*RECORDS PROVIDED*
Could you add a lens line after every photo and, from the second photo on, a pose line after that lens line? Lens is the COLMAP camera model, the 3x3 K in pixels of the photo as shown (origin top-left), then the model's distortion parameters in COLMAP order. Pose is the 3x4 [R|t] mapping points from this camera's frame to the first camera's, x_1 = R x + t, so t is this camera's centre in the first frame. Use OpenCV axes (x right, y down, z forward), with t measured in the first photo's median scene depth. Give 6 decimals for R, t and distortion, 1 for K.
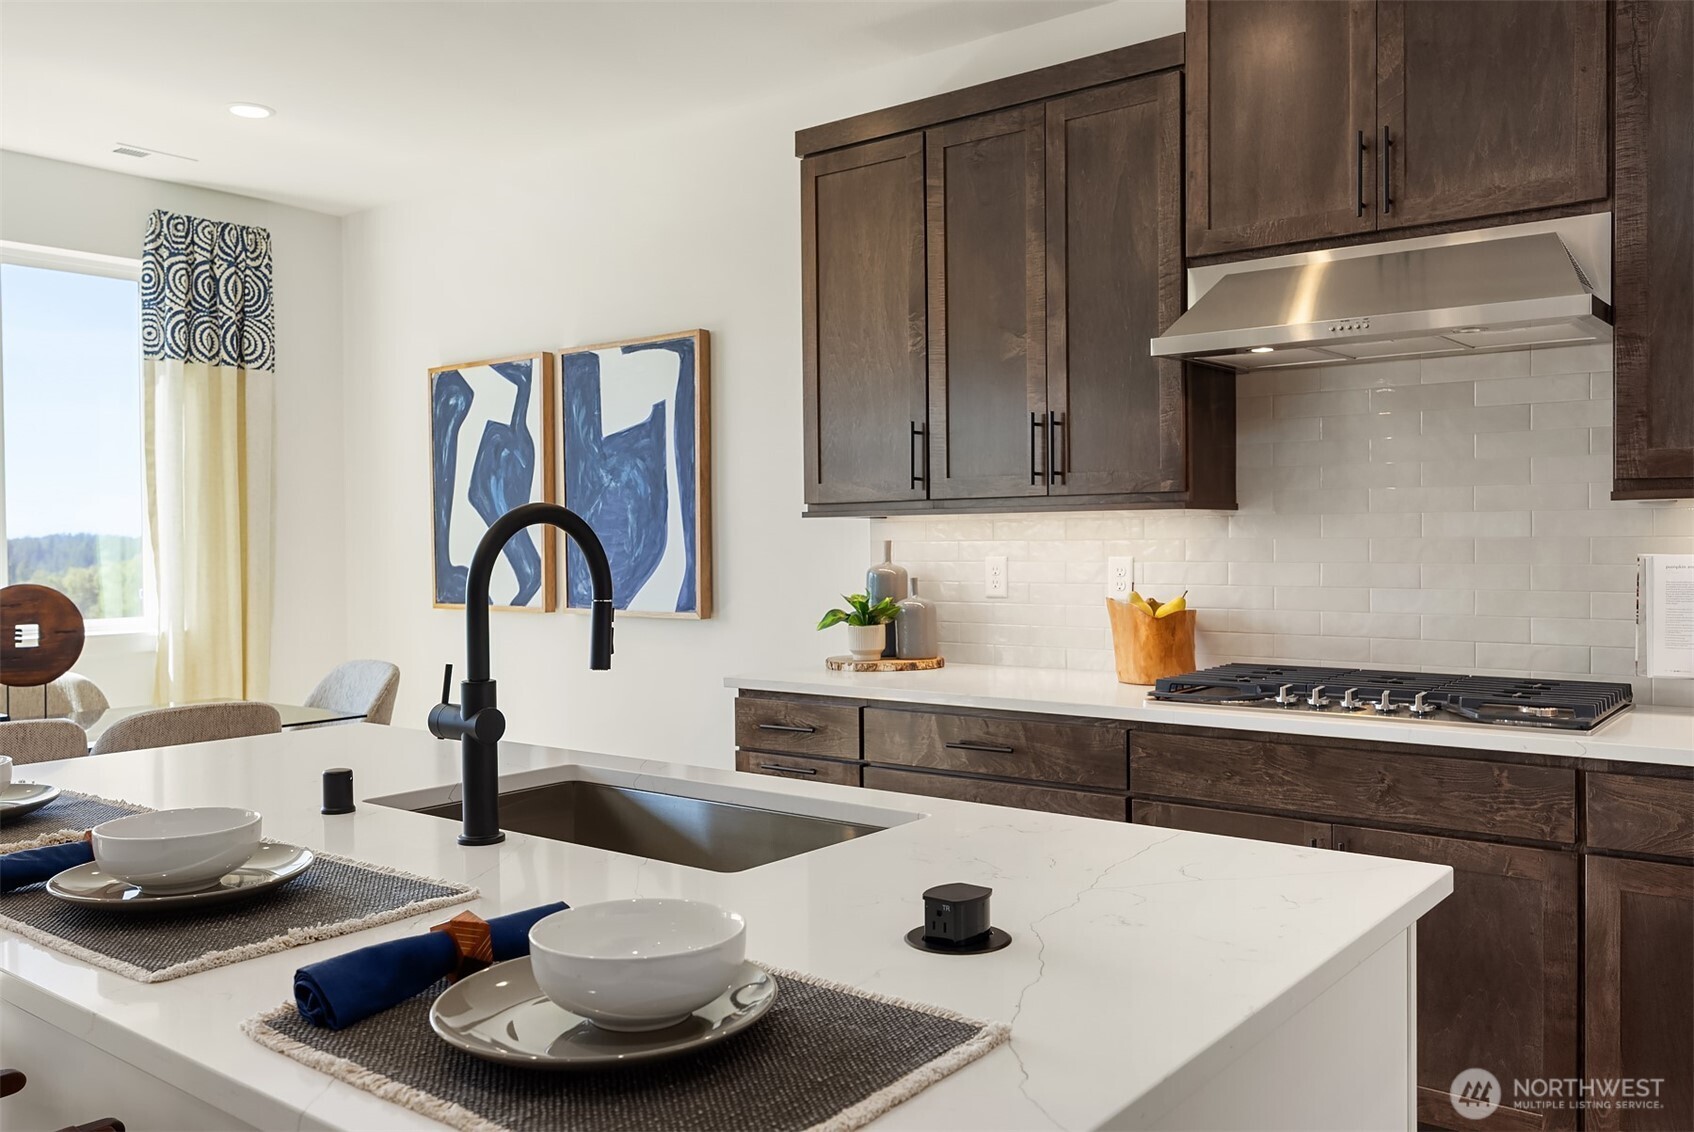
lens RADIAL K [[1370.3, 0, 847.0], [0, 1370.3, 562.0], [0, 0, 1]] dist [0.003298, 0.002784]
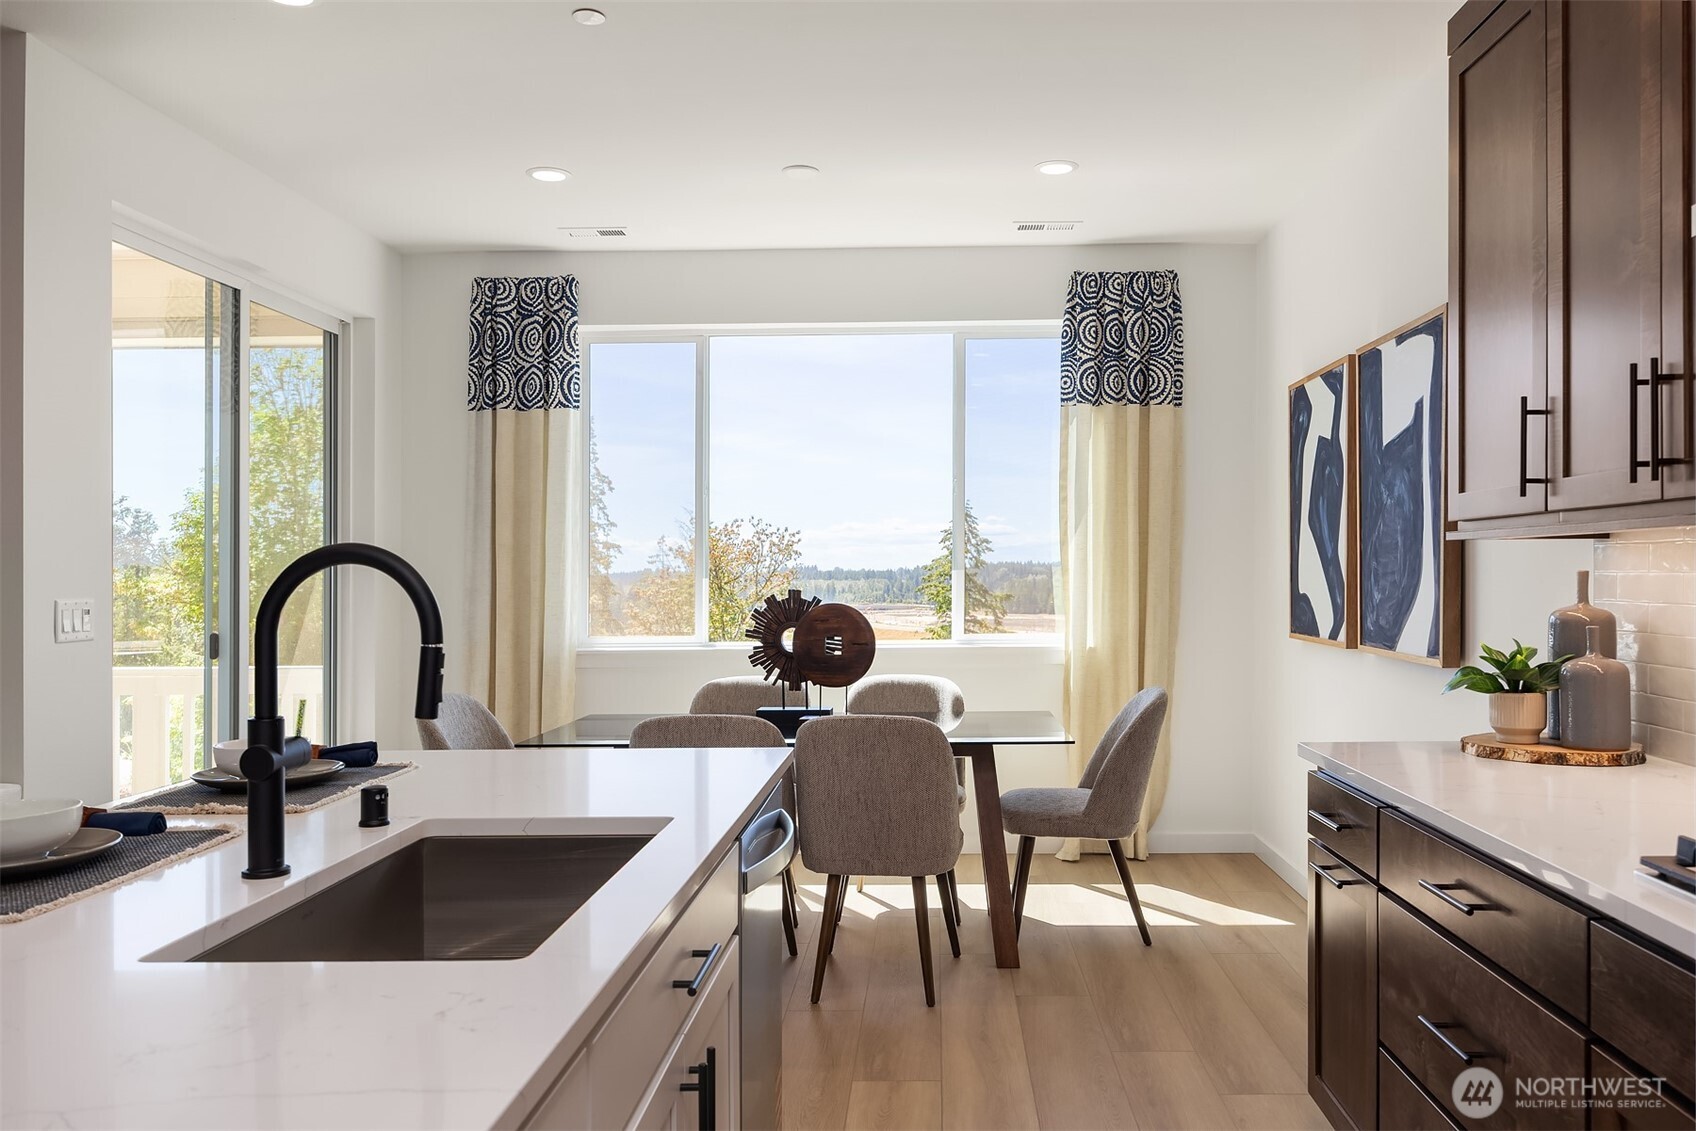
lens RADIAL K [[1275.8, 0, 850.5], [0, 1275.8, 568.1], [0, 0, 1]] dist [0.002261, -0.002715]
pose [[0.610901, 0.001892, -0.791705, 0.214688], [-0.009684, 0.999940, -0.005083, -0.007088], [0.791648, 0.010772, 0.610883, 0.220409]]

==

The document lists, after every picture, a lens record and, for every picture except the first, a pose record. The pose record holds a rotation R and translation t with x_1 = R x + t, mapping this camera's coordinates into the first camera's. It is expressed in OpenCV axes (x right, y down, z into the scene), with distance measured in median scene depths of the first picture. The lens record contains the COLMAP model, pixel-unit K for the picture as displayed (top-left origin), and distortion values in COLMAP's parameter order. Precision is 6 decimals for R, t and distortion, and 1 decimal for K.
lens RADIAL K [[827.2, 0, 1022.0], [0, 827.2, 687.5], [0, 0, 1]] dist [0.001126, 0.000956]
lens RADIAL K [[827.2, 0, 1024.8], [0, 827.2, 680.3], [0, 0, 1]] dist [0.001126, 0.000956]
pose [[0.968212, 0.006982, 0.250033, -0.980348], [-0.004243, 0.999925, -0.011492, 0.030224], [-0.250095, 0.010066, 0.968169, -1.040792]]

==

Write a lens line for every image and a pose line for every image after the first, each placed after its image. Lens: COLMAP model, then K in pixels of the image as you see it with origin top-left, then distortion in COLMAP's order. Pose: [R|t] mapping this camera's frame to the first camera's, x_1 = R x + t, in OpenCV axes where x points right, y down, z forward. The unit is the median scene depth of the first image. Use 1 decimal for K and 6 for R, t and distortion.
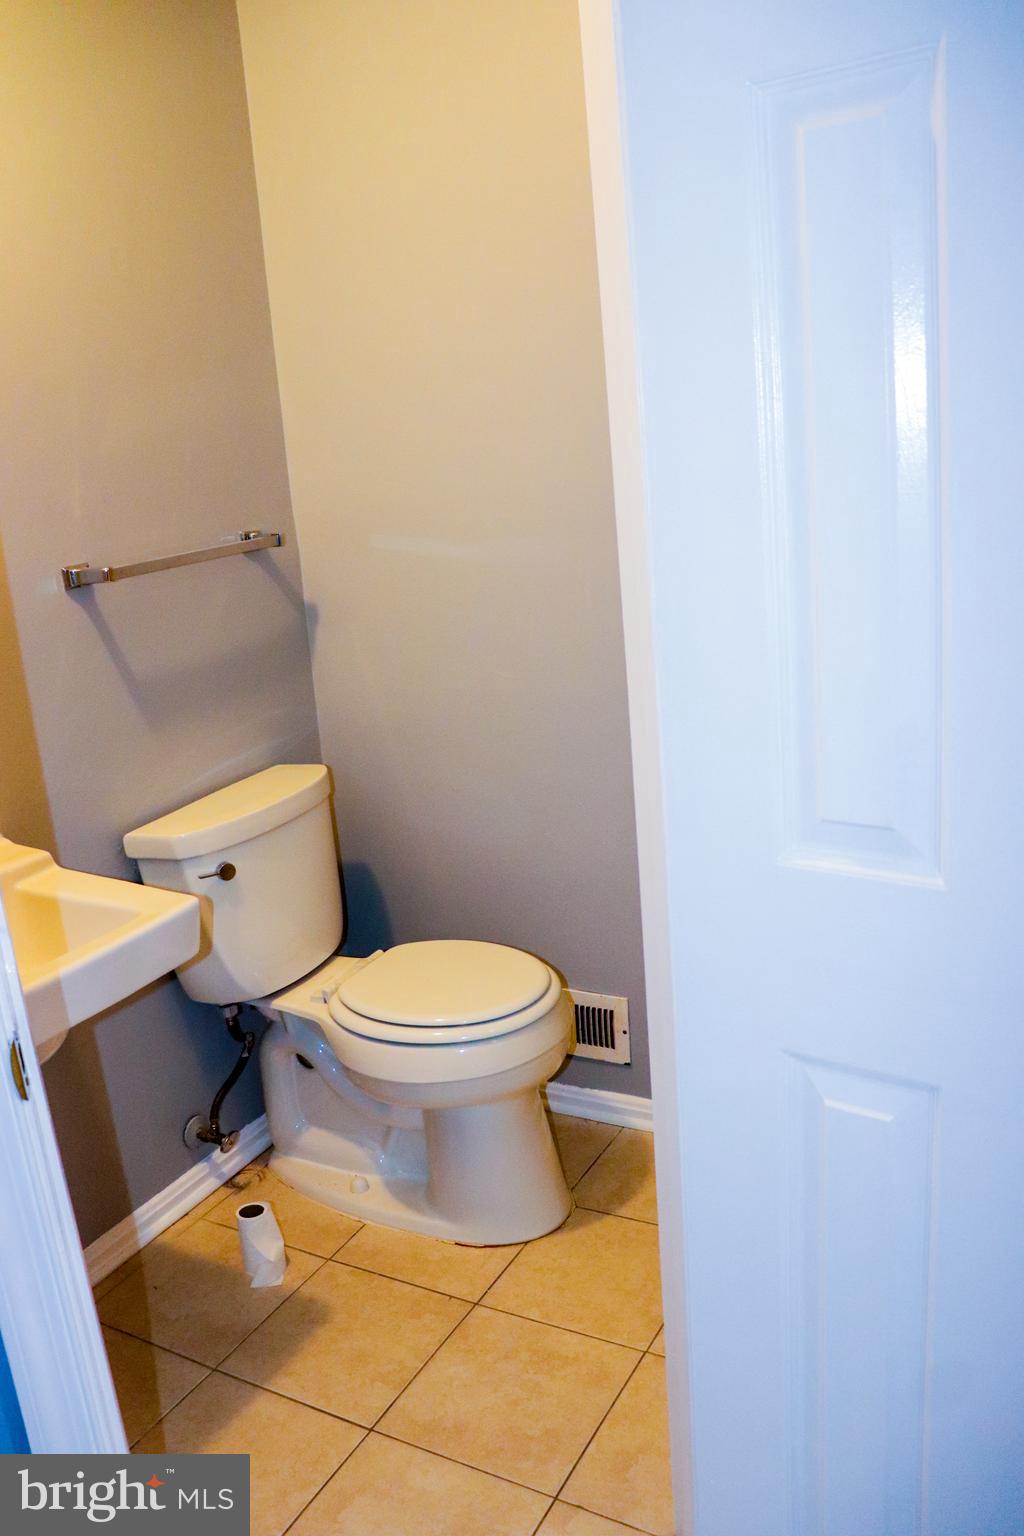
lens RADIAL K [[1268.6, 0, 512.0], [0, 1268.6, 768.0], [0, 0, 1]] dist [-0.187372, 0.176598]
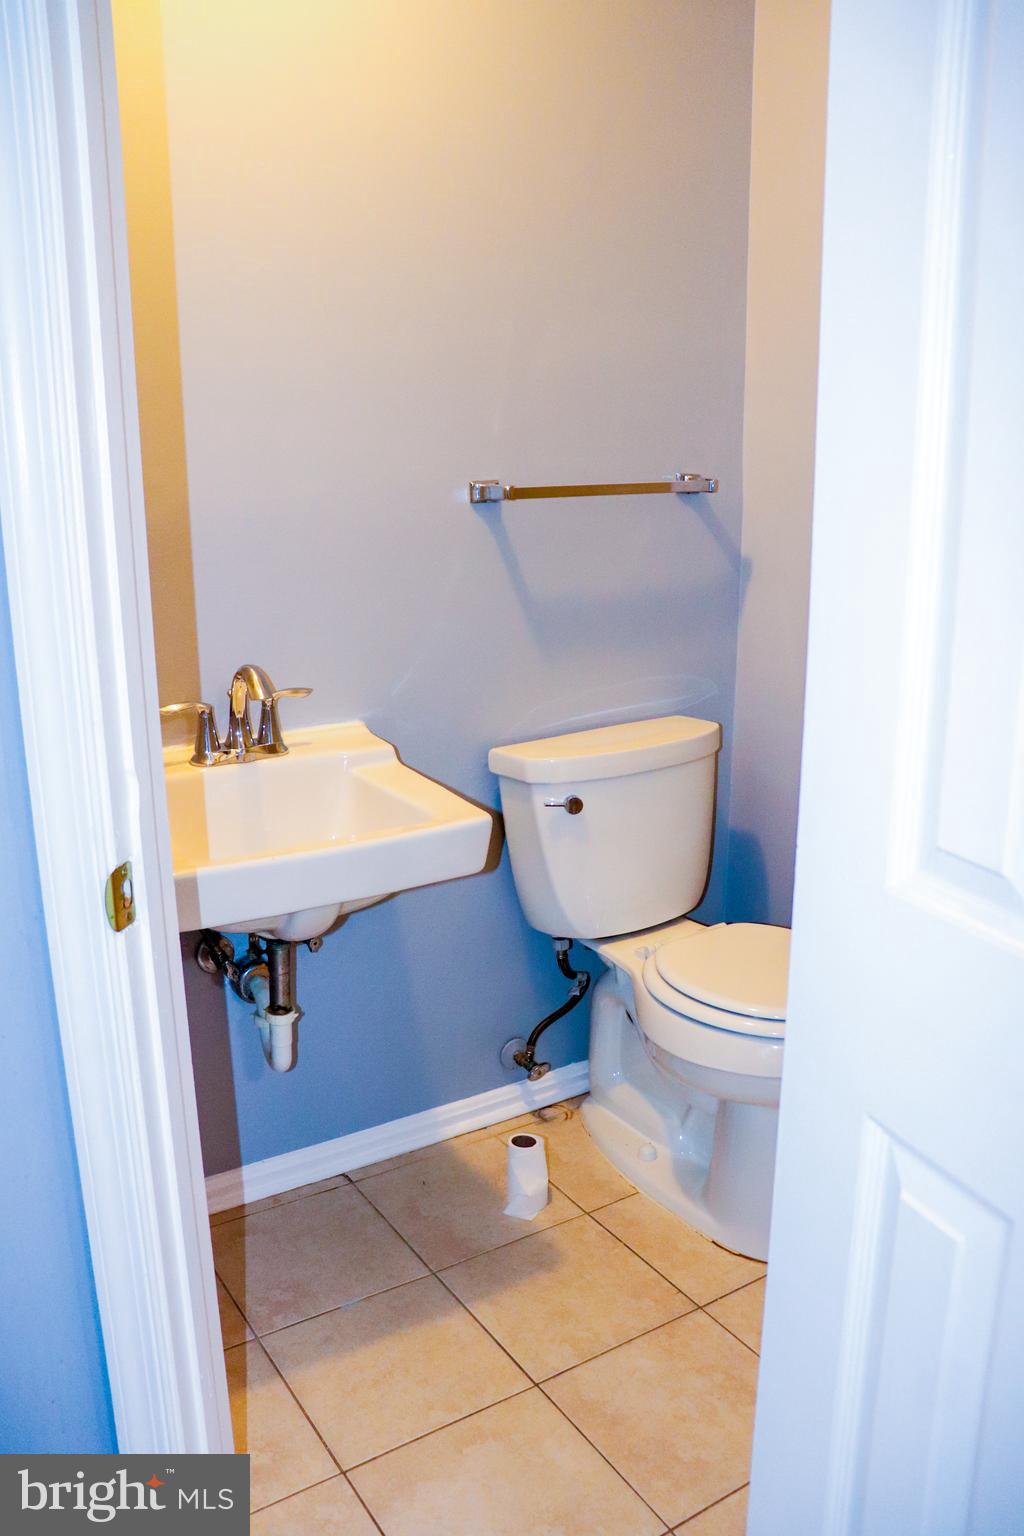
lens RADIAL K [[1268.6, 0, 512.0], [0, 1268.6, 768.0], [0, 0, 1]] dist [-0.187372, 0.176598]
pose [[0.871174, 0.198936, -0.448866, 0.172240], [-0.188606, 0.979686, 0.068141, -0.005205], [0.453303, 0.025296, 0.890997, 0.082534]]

*PROBLEM*
Reproduce the listing starting at the line that has "The document lists, after" and ending after the line that has "0.010066, 0.968169, -1.040792]]", with "translation" swapped for "offset" and nothing else altered.

*OUTPUT FOR THIS TASK*
The document lists, after every picture, a lens record and, for every picture except the first, a pose record. The pose record holds a rotation R and offset t with x_1 = R x + t, mapping this camera's coordinates into the first camera's. It is expressed in OpenCV axes (x right, y down, z into the scene), with distance measured in median scene depths of the first picture. The lens record contains the COLMAP model, pixel-unit K for the picture as displayed (top-left origin), and distortion values in COLMAP's parameter order. Precision is 6 decimals for R, t and distortion, and 1 decimal for K.
lens RADIAL K [[827.2, 0, 1022.0], [0, 827.2, 687.5], [0, 0, 1]] dist [0.001126, 0.000956]
lens RADIAL K [[827.2, 0, 1024.8], [0, 827.2, 680.3], [0, 0, 1]] dist [0.001126, 0.000956]
pose [[0.968212, 0.006982, 0.250033, -0.980348], [-0.004243, 0.999925, -0.011492, 0.030224], [-0.250095, 0.010066, 0.968169, -1.040792]]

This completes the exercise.